Diplomata sul-africano denuncia que, para fechar acordo comercial, Washington exige de nós “a redução da soberania em determinadas questões”
Um importante diplomata sul-africano disse na terça-feira (29) que o governo Trump estava usando a ameaça de tarifaço de 30% para exigir da África do Sul a revogação das políticas de ação afirmativas, com as quais o país busca atenuar a herança maldita do apartheid e dominação colonial sobre a maioria negra da população, registrou a agência de notícias britânica Reuters.
O tarifaço também é ostensivamente usado como aríete contra a ação da África do Sul de levar Israel à Corte Internacional de Justiça por genocídio em Gaza.
“Claramente, o que nos preocupa é exigir de nós a redução da soberania em determinadas questões para obter esse acordo (comercial)”, disse Zane Dangor, diretor-geral do Departamento de Relações Internacionais e Cooperação. Ele acrescentou que não poderia entrar em detalhes devido a um acordo de confidencialidade.
Em um seminário em Johannesburgo, Dangor disse que seus homólogos dos EUA haviam deixado claro nas reuniões “que há certas coisas que eles esperam da África do Sul, e a BEE estava no topo da agenda”.
As leis BEE do país, criticadas por Trump, oferecem incentivos para que as empresas contratem e promovam pessoas negras e, em alguns casos, exigem uma determinada porcentagem de acionistas negros para a obtenção de licenças.
Com o governo Trump atulhado de rebentos do regime do apartheid na África do Sul, como os bilionários das Big Techs Elon Musk e Peter Thiel, a Casa Branca envolveu-se na proteção às viúvas do racismo, chegando até mesmo a expulsar o embaixador sul-africano, cujo posto segue vago.
Em maio, ao ser recebido na Casa Branca o presidente Ramaphosa, acompanhado de seus ministros brancos do governo de união nacional, desmentiu na maior elegância essas alegações sobre o “genocídio de agricultores brancos”. Inclusive Trump andou oferecendo asilo aos “perseguidos”, enquanto deporta dos EUA gente de cor a rodo.

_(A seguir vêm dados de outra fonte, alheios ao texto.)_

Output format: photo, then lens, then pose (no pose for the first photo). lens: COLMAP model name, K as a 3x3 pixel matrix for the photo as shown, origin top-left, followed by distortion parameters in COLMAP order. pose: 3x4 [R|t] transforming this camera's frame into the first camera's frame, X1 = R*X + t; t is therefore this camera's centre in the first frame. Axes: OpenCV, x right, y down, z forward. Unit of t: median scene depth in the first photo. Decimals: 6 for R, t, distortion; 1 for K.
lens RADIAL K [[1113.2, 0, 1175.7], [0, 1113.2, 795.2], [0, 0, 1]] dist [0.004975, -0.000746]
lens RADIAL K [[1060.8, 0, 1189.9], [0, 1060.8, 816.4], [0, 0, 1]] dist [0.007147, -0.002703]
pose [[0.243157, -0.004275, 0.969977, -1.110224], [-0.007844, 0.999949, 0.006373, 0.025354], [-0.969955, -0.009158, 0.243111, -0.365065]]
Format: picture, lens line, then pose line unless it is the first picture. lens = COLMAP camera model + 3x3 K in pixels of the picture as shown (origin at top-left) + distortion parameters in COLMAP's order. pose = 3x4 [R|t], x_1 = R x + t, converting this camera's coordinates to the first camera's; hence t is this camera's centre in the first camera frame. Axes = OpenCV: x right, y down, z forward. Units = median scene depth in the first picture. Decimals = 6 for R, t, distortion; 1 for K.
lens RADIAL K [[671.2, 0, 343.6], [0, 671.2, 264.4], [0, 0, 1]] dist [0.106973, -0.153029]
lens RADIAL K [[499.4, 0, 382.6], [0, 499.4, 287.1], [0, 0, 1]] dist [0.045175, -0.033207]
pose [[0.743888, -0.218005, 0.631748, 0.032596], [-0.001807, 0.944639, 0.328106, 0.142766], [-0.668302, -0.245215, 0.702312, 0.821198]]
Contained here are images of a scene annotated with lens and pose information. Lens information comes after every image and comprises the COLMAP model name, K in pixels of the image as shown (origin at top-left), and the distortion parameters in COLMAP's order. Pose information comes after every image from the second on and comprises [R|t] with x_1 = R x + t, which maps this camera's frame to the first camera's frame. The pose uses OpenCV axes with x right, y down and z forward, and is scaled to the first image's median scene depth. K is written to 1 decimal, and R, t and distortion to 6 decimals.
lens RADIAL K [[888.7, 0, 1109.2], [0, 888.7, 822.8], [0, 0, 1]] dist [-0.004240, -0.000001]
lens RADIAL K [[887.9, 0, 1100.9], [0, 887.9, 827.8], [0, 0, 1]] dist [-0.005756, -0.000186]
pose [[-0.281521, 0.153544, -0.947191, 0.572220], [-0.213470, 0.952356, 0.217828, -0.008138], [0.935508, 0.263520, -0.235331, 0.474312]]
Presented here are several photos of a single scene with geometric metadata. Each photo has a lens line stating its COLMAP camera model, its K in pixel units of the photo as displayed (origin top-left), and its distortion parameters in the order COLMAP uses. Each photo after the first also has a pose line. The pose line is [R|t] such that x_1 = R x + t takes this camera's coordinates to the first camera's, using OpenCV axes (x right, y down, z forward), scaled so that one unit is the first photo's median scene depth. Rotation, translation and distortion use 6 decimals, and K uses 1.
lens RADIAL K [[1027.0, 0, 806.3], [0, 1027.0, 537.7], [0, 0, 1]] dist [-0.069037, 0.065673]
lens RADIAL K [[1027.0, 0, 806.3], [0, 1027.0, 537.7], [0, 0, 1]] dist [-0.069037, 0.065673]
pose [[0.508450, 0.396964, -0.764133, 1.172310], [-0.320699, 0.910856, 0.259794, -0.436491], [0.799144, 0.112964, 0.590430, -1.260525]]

Em suma, o regime Trump tenta usar o tarifaço para açular o racismo na África do Sul e adiar a reforma agrária.
No que depender da África do Sul, haverá negociação – embora a principal exportação sul-africana para os EUA, automóveis, esteja sob a tarifa geral para o setor de 25%. Os EUA são o segundo maior parceiro comercial bilateral da África do Sul, depois da China.
A contraproposta sul-africana prevê US$ 19 bilhões em dez anos para a compra de GNL dos EUA, simplificação das regras para importação de aves norte-americanas e investimento de US$ 3,3 bilhões em indústrias dos EUA, como a mineração. A África do Sul também quer isentar certos setores de tarifas, como a construção naval e o comércio agrícola contra-sazonal, informou o Ministério do Comércio.
O Ministro do Comércio, Indústria e Concorrência, Parks Tau, reiterou que a África do Sul continua comprometida com a conclusão do acordo comercial com os EUA, e aguardando o retorno de “nossos colegas americanos sobre o status final do nosso acordo-quadro.” Segundo ele, a África do Sul não está em uma posição única, já que os EUA “tentam finalizar as negociações com cerca de 185 países ao redor do mundo até sexta-feira”.
Ouvido pelo jornal Citizen, de Johannesburgo, o empresário Donald MacKay questionou se alguém, incluindo Donald Trump, sabe o que acontecerá “na sexta-feira”. Ele disse que provavelmente depende de como Trump se sentirá quando acordar. Ele acha que a tarifa para a África do Sul permanecerá em 30%.
“Espero estar errado, mas não me parece óbvio que haja algo que estejamos oferecendo em troca que preocupe Trump. Ele quer coisas que não têm nada a ver com comércio, como demonstra sua decisão de impor uma tarifa de 50% sobre produtos do Brasil porque o governo não quiz impedir o processo contra o ex-presidente e amigo de Trump, Jair Bolsonaro.”
O acadêmico Ernst van Biljon disse que “recuar não é opção” e convocou os exportadores sul-africanos a diversificarem mercados e estratégias de cadeias de suprimento, inclusive expandindo para as regiões de rápido crescimento da Ásia e do Oriente Médio, acelerando o valor acrescido na fonte para evitar tarifas sobre matéria prima e investindo em ferramentas digitais de cadeias de suprimento para construir flexibilidade e eficiência de custo.
Ele chamou, ainda, a um maior engajamento com o mercado comum africano em constituição (AfCFTA) e alianças mais fortes através dos BRICS. “Se agirmos de forma decisiva, esta crise poderá se tornar um catalisador para reestruturar nossa estratégia comercial e torná-la mais resiliente. Mas o relógio está contando.”